Morales ha sempre usato una retorica molto critica nei confronti della globalizzazione, anche se in realtà nel corso della sua presidenza ha cercato di attirare nel paese diverse grande compagnie petrolifere internazionali. In Bolivia il petrolio non è stato nazionalizzato come in Venezuela: una buona parte dei ricavi dell’estrazione finisce comunque nelle casse del governo, ma le condizioni concesse sono sufficientemente buone da aver attirato gli investimenti delle grandi società. Diversi politici dell’opposizione hanno accusato Morales di criticare il capitalismo e gli Stati Uniti nei suoi discorsi pubblici, ma di aver un atteggiamento completamente diverso quando ci sono affari ed investimenti da discutere.

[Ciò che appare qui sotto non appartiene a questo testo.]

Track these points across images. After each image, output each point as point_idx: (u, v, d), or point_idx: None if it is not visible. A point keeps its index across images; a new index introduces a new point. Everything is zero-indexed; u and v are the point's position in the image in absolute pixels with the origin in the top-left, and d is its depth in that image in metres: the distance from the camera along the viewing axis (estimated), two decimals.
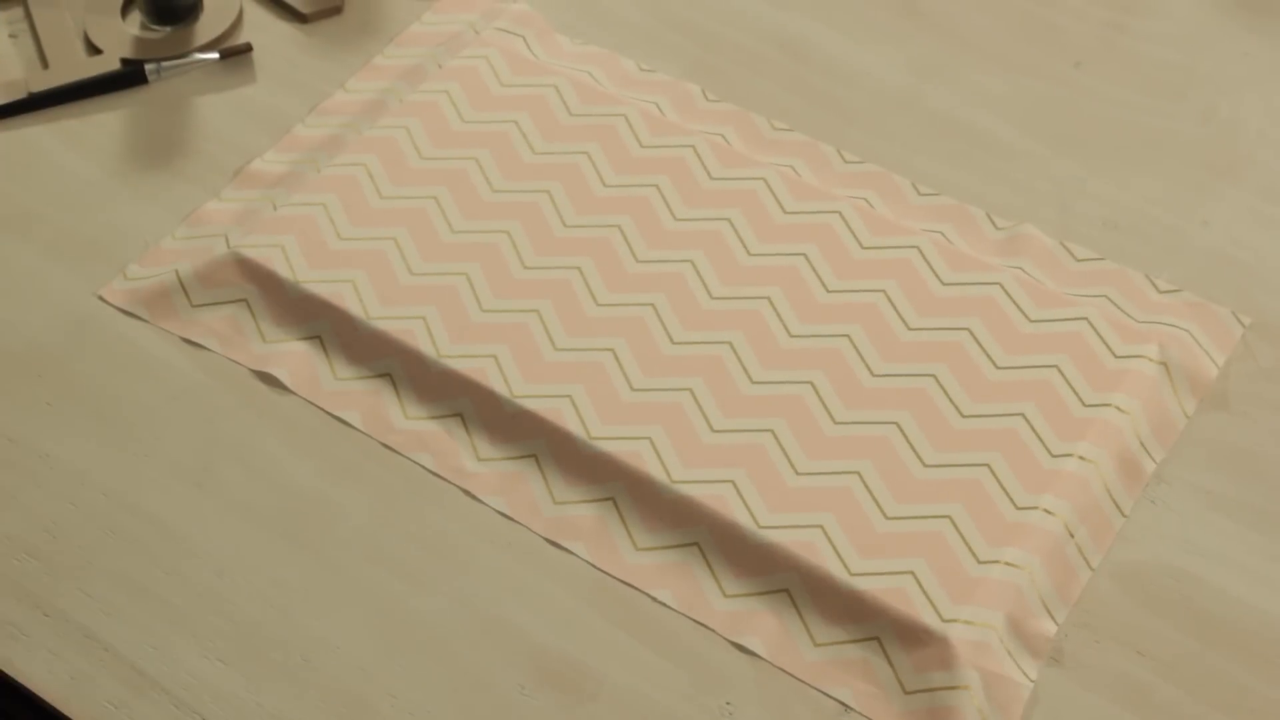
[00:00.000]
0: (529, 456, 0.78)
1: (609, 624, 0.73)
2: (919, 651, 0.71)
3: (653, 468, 0.76)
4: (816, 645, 0.72)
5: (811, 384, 0.80)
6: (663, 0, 1.02)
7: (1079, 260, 0.86)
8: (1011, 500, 0.75)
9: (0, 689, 0.73)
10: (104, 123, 0.96)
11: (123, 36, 1.00)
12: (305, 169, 0.91)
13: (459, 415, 0.80)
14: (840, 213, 0.87)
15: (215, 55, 0.99)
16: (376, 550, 0.76)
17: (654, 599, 0.74)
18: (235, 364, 0.83)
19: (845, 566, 0.73)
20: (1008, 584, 0.72)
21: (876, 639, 0.72)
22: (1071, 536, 0.74)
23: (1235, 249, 0.87)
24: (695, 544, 0.75)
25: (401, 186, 0.89)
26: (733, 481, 0.76)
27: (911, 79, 0.97)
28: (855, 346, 0.81)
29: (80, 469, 0.79)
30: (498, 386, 0.80)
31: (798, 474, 0.76)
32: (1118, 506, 0.76)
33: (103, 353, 0.84)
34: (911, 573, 0.72)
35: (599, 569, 0.75)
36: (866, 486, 0.75)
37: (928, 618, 0.71)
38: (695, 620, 0.73)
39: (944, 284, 0.84)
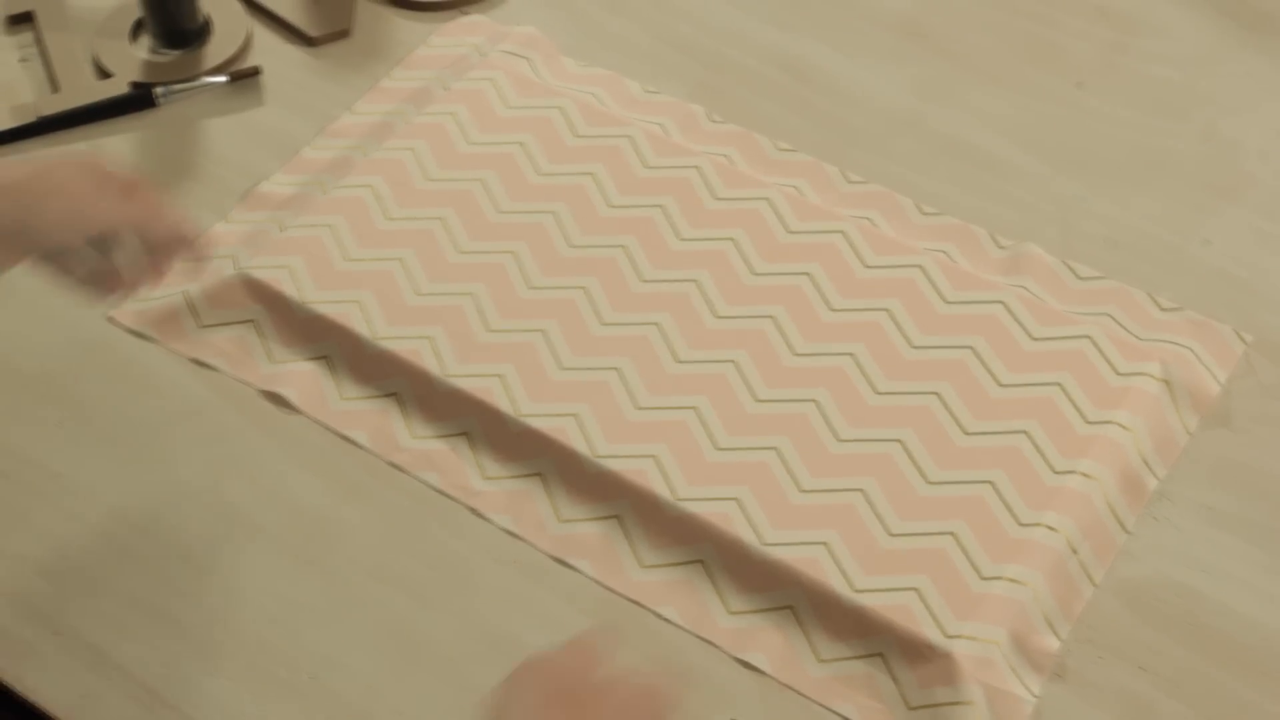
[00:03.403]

In teoria in Bolivia ci dovrebbe essere un limite di due mandati presidenziali, ma Morales è riuscito a non far conteggiare il suo primo mandato grazie a una riforma costituzionale fatta approvare nel 2009. Non si tratta dell’unica critica fatta a Morales: i suoi avversari, per esempio, denunciano di non avere spazio sufficiente sulle televisioni pubbliche che riservano un trattamento piuttosto generoso nei confronti del presidente. Inoltre lo accusano di non aver mai accettato un confronto televisivo (un comportamento in realtà abbastanza normale per un candidato che gode di un vantaggio così ampio e che quindi ha soltanto da perdere nella partecipazione a un dibattito). L’opposizione accusa inoltre Morales di aver perseguito per fini politici i suoi rivali, tra cui alcuni ex-presidenti del paese che ora si trovano sotto processo.
Secondo alcuni, la vittoria di un terzo mandato potrebbe spingere Morales sulla strada di un maggior populismo in stile venezuelano. Per l’Economist invece le cose rimarranno simili a come sono ora. I principali mercati di esportazione del paese, Brasile e Argentina, stanno già cominciando a diminuire gli ordini: per mantenere l’economia stabile Morales avrà quindi bisogno dei soldi che procurano al governo boliviano le grandi compagnie petrolifere che operano nel paese. Nazionalizzare il petrolio o compiere altre politiche spettacolari e poco ortodosse avrebbe l’effetto di spaventare gli investitori e causare una fuga di capitali dal paese che renderebbe insostenibili tutti i programmi di aiuto alla povertà introdotti da Morales.